Bombardier Inc. is effectively out of the commercial aircraft industry thanks to a definitive agreement to sell its aerostructures business to Spirit AeroSystems Holding Inc. The manufacturer’s new business model is centered on railroad and business aircraft manufacturing.
“This transaction represents another strategic milestone in the reshaping of our portfolio to focus on our strong business aircraft and rail franchises,” stated president and CEO Alain Bellemare.
Earlier this year, Bombardier sold its Canadair Regional Jet program to rival Mitsubishi Heavy Industries for $550 million plus liabilities estimated at $200 million.
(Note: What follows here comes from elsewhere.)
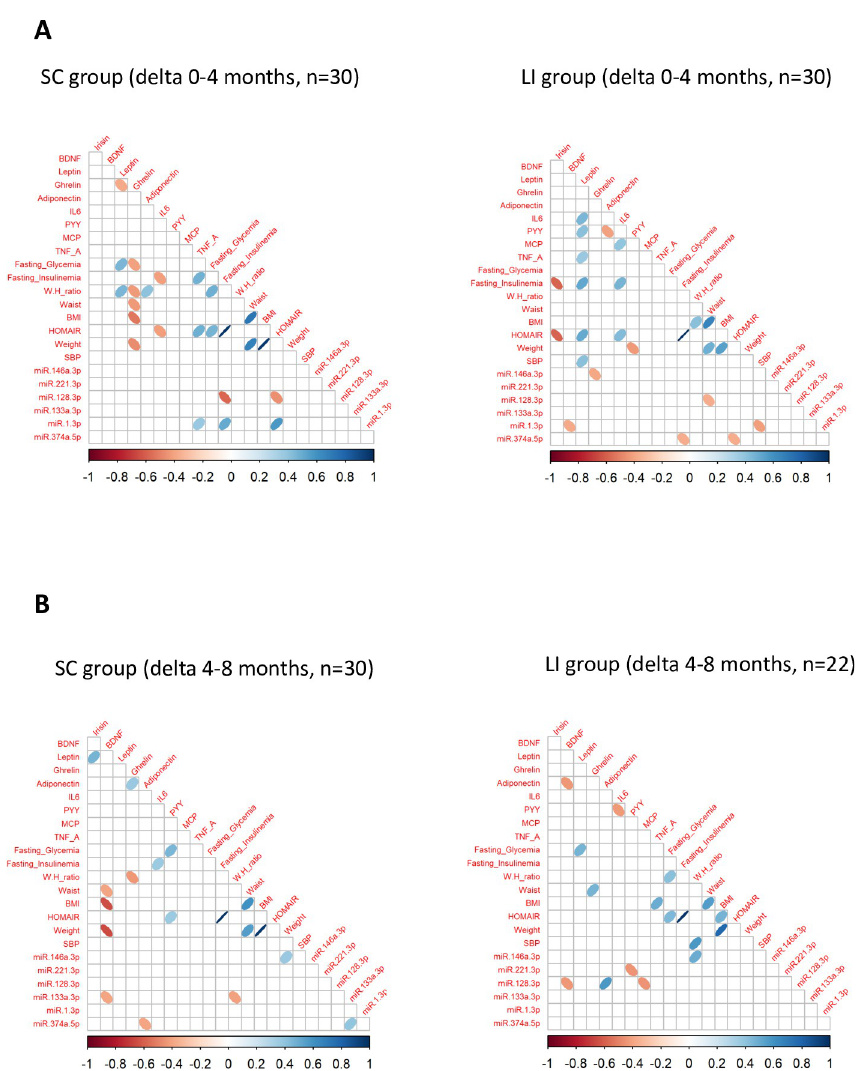
Fig 3. Spearman correlations between variations of c-miRNA levels and variations of metabolic parameters and cytokine concentrations. As after months, 8 patients from the LI group received metformin, they were removed from the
In 2018, Bombardier sold a majority stake in its C Series narrow-body commercial aircraft program to Airbus, which now controls the renamed Airbus A220 series through a joint venture.
Spirit AeroSystems will acquire Bombardier’s aerostructures manufacturing plants aftermarket services operations in Belfast, Northern Ireland and Casablanca, Morocco; along with an aerostructures maintenance, repair and overhaul (MRO) center in Dallas, for $500 million in cash and assumption of liabilities totaling $700 million.
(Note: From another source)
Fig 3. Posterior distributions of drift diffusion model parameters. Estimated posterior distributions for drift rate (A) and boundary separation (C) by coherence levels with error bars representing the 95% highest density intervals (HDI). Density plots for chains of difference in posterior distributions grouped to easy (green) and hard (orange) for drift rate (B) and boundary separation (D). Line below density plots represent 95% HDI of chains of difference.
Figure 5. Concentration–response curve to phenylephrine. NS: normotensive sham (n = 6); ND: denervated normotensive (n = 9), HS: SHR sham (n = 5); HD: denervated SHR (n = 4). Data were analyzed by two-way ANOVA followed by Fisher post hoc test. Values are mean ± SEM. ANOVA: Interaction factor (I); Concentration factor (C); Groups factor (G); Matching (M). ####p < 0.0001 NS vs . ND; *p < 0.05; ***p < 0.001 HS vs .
Montreal-based Bombardier said the sale strengthens its liquidity as it “moves toward the deleveraging phase of the turnaround.” The transaction is expected to close by mid 2020, but it remains subject to regulatory approvals and customary closing conditions.
Spirit AeroSystems, Wichita, Kan., is a manufacturer of aerostructures for aircraft OEMs, including Boeing and Airbus. The Belfast plant produces wing structures for the Airbus A220 series.
After the sale, Spirit AeroSystems will continue to produce structural aircraft components and spare parts for Bombardier Aviation’s Learjet, Challenger and Global business aircraft programs.